- STUDY MATERIAL
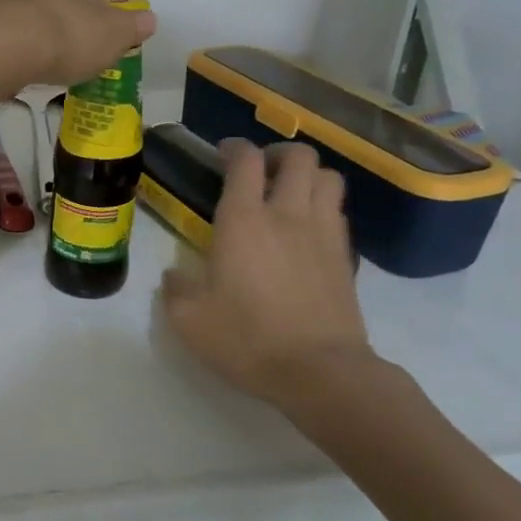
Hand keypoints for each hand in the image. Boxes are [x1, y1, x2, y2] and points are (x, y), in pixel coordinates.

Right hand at [161, 141, 373, 401]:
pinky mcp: (346, 257)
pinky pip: (339, 211)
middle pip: (298, 157)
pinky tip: (307, 228)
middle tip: (261, 169)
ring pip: (329, 177)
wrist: (320, 372)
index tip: (223, 153)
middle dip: (278, 153)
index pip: (245, 161)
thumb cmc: (248, 339)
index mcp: (243, 221)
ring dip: (308, 175)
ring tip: (289, 192)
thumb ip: (175, 290)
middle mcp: (287, 215)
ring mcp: (323, 233)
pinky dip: (323, 206)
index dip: (234, 148)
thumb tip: (174, 276)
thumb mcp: (189, 320)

- YOUR GOAL
The records must appear again word for word, though none of their pictures should.

- RESPONSE BELOW
Hand keypoints for each hand in the image. Boxes are [x1, y1, x2, y2] and points are (x, y), in pixel coordinates.

Right hand at [161, 141, 373, 401]:
pinky mcp: (346, 257)
pinky pip: (339, 211)
middle pip: (298, 157)
pinky tip: (307, 228)
middle tip: (261, 169)
ring pip: (329, 177)
wrist: (320, 372)
index tip: (223, 153)
middle dip: (278, 153)
index pip: (245, 161)
thumb cmc: (248, 339)
index mcp: (243, 221)
ring dip: (308, 175)
ring tip: (289, 192)
thumb ip: (175, 290)
middle mcp: (287, 215)
ring mcp: (323, 233)
pinky dip: (323, 206)
index dip: (234, 148)
thumb tip: (174, 276)
thumb mcp: (189, 320)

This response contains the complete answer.